Gary Schmidt has had something of a peripatetic musical career. Growing up in south St. Louis County, he played in pop-punk and grindcore bands before shipping off to college. While enrolled at Southeast Missouri State in Cape Girardeau, he jammed off and on with a bassist and drummer that would later form the local band Lightrider. Grad school in Kentucky was focused on working toward his master's in social work, but while there, he crossed paths with the Cincinnati-based indie band Pomegranates, and that relationship would prove crucial to his future endeavors.
Schmidt is feeling settled, at least for now: He has recently moved to Dogtown and continues to play guitar in Lightrider, which he describes as "more on the emo side of things, with a little of that post-rock vibe, more open and ambient and spacey." He plays alongside his old SEMO pals Tim Schrieber and Jesse Kemling, but he notes his role is more supporting than guiding: "For the first two years of me playing music in St. Louis, I had to put my own style of music on the back burner."
That has begun to shift with the recent release of a promising three-song EP from his project Macaroon Afterparty, which pairs his sweetly sung lines with well-crafted and smartly produced indie rock. Opening track "Feel Right" has just enough reverb to make the guitar plucks ring out and enough swirling ambience to tread the line between euphoria and unease. Schmidt's delicate, layered vocals serve as the song's emotional and harmonic ballast.

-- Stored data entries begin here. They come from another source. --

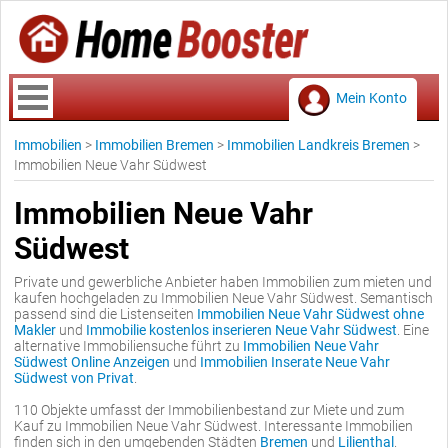
Mein Konto
Immobilien
>
Immobilien Bremen
>
Immobilien Landkreis Bremen
>
Immobilien Neue Vahr Südwest
Immobilien Neue Vahr
Südwest
Private und gewerbliche Anbieter haben Immobilien zum mieten und
kaufen hochgeladen zu Immobilien Neue Vahr Südwest. Semantisch
passend sind die Listenseiten
Immobilien Neue Vahr Südwest ohne
Makler
und
Immobilie kostenlos inserieren Neue Vahr Südwest
. Eine
alternative Immobiliensuche führt zu
Immobilien Neue Vahr
Südwest Online Anzeigen
und
Immobilien Inserate Neue Vahr
Südwest von Privat
.
110 Objekte umfasst der Immobilienbestand zur Miete und zum
Kauf zu Immobilien Neue Vahr Südwest. Interessante Immobilien
finden sich in den umgebenden Städten
Bremen
und
Lilienthal
.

To make the EP, titled Pastry Police, Schmidt relied on his friendship with the guys in Pomegranates and decamped to Ohio to work on the recordings. "The drummer Jake [Merritt] put together a studio, Sabbath Recording, and he had a band he wanted me to work with," Schmidt says. "I wrote most of everything, and they brought it to life. He brought the most out of these songs."
His trips to Ohio brought out the bright and muted colors in his songs, but it was a cheekily named paint swatch that gave his project its name. "I was looking through a color palette and found one called Macaroon Party," he recalls. As band names go, though, he found it "a little too sleek."
"The music sounded more like an after-party to me," Schmidt says.
Let's get a delicious bit of nomenclature out of the way: A macaron is a delicate, sandwich-like confection that is often pastel-colored and usually found at high teas or bridal parties; a macaroon is a coconut-based cookie, much more roughly hewn than its dainty French counterpart.
Even at this early stage in his musical career, Schmidt has had to defend the name of the project and the cookie-based confusion (which is exacerbated somewhat by using a tray of the colorful macarons as the album artwork). After releasing lead single "Feel Right," an internet commenter was quick to school Schmidt on the monumental difference that the second "o" in "macaroon" can make.
"That's part of why I named it Pastry Police," Schmidt says. "I think that kind of clears it up that there's a discrepancy there."
Schmidt notes that these three introductory songs each strike a different pose; they are connected by his voice and delivery but stake out distinct sonic territory, from moody ballads to more propulsive pop.
"Each song, I was listening to different music and feeling different things," he continues. "It was an introspective and turbulent time, and I'm glad I have a record of that. It was the external product of all these changing parts."
A therapist by trade, Schmidt says that the songs are personal without being diaristic. A few ruminate on love and loss, and the songwriting process caused him to "look inward at what mattered to me most."
"I talk in therapy a lot about how people need an outlet for their emotions, and I had to practice what I preach."
While Pastry Police is out now and available on streaming platforms, Schmidt is still in the early stages of putting a live band together. So far he has enlisted Justin Mills, the local amplifier builder behind Mills Custom Amps, to play in an eventual live band.
Mills says he was a fan of Schmidt's through his work in Lightrider as well as his songwriting. "When I heard Macaroon Afterparty's styling a dreamy groove based around a more pop sensibility, I was really excited to see how Gary would sculpt that sound," Mills says.
Schmidt has also linked up with a few other local musicians to collaborate on his own material, including Foxing's Eric Hudson, who contributed to what Schmidt describes as a "more synthetic" pop song that should be out this winter.
"I'm definitely looking for more collaborators to be a part of this process," Schmidt says. "I am looking to build and be a part of this greater musical community."